Freedom is on the march, indeed.

Sunday, October 02, 2005

Dance Those Blues Away



Well, it's a bittersweet day when your ballclub falls just short of the playoffs on the last day of the regular season. But hey - those Phils gave us quite a ride this year, especially over the last six weeks, demonstrating time and again that "bounceability" is alive and well in Philly. So here's to you, boys, and we'll see you in February.

In the mean time, nothing cures the baseball-induced blues like some smooth dance moves courtesy of the king of cool, Gene Kelly. Checked out "An American in Paris" for the first time last night, and was practically brought to tears by ol' Gene's moves. His dancing is like poetry, really. Can't wait to check out "On the Town," "Brigadoon," and all the rest. Watching Gene dance is like having pure, unadulterated happiness delivered directly to your cerebral cortex. (Forgive me, Dr. Dave.)

Saturday, October 01, 2005

Our Phils: Triumph or Tragedy??



Who doesn't love a good story? More specifically, who doesn't love an against-all-odds story of the underdog, "the little guy," who defies all logic and expectation and achieves the thing that everyone was so sure was a complete impossibility? These are the stories that touch us all, that make us leap out of our seats and scream like banshees and raise our fists in the air.

Now, the scenario I just described doesn't exactly fit this year's much-maligned Philadelphia Phillies. After all, they were favored at the beginning of the season to win the division, and instead, with two games left to play, they find themselves desperately battling for the ugly step-child wild card playoff berth.
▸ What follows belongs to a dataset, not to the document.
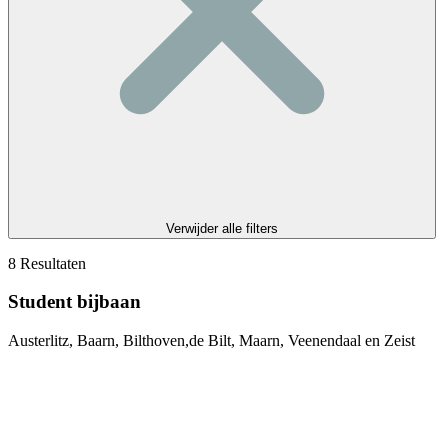
Verwijder alle filters
8
Resultaten
Student bijbaan
Austerlitz, Baarn, Bilthoven,de Bilt, Maarn, Veenendaal en Zeist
Nevertheless, their backs are to the wall, this entire city (at least the people who were paying attention) gave them up for dead a few days ago, and yet they continue to scrape and play like their lives depend on it.

I was 8 years old when the Phillies won their ONLY World Series in their four hundred and twelve year history. That's a looooooooooooong time ago, people. But I am a baseball person, through and through, and even though this team has broken my heart countless times in the intervening 25 years, I have learned over and over again that with this wonderful game, you JUST NEVER KNOW.

Tug was right: YOU GOTTA BELIEVE.

And, as the Finn Brothers have aptly noted: ANYTHING CAN HAPPEN.